Mechanical characterization and biocompatibility of a novel reinforced fascia patch for rotator cuff repair

Abstract

To provide mechanical augmentation for rotator cuff repair, it is necessary (though perhaps not sufficient) that scaffolds have tendon-like material and suture retention properties, be applied to the repair in a surgically appropriate manner, and maintain their mechanical properties for an acceptable period of time following surgery. While allograft fascia lata has material, structural, and biochemical properties similar to tendon tissue, its poor suture retention properties abrogates its potential as an augmentation device. The goal of this work was to design a novel reinforced fascia patch with suture retention and stiffness properties adequate to provide mechanical augmentation for rotator cuff repair. Fascia was reinforced by stitching with PLLA or PLLA/PGA polymer braids. Reinforced fascia patches had a maximum construct load greater than (or equal to) the suture retention properties of human rotator cuff tendon (∼250N) at time zero and after in vivo implantation for 12 weeks in a rat subcutaneous model.
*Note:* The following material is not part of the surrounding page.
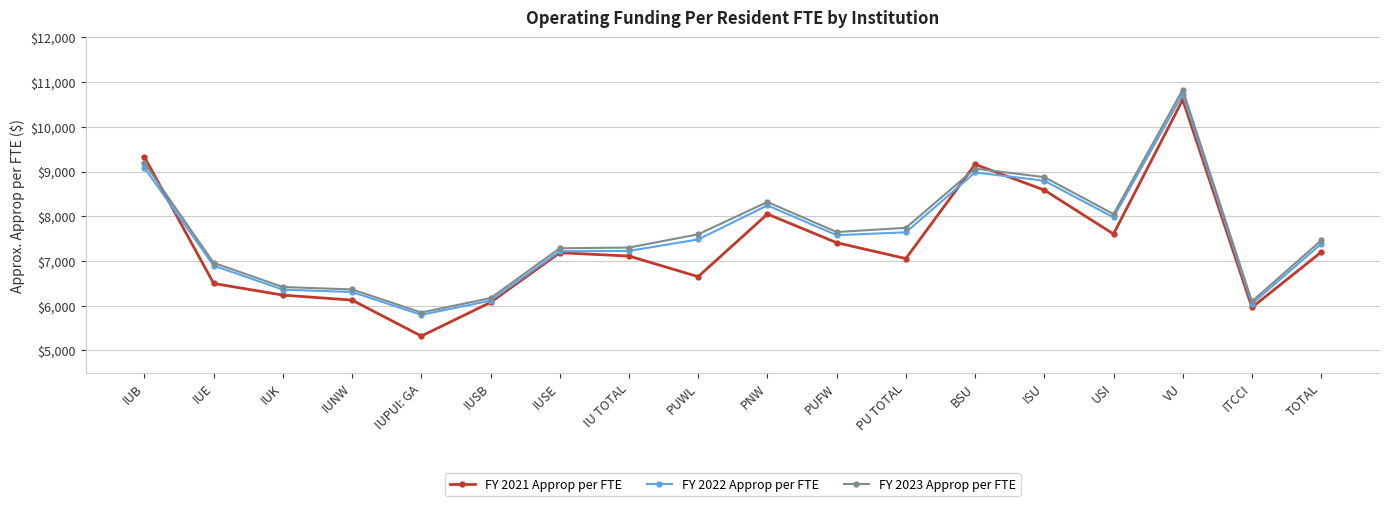

Count the number of data series in this chart.

3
The patches were able to withstand the 2500 loading cycles projected for the early post-operative period. The patches also demonstrated biocompatibility with the host using a rat abdominal wall defect model. These studies suggest the potential use of reinforced fascia patches to provide mechanical augmentation, minimize tendon retraction and possibly reduce the incidence of rotator cuff repair failure.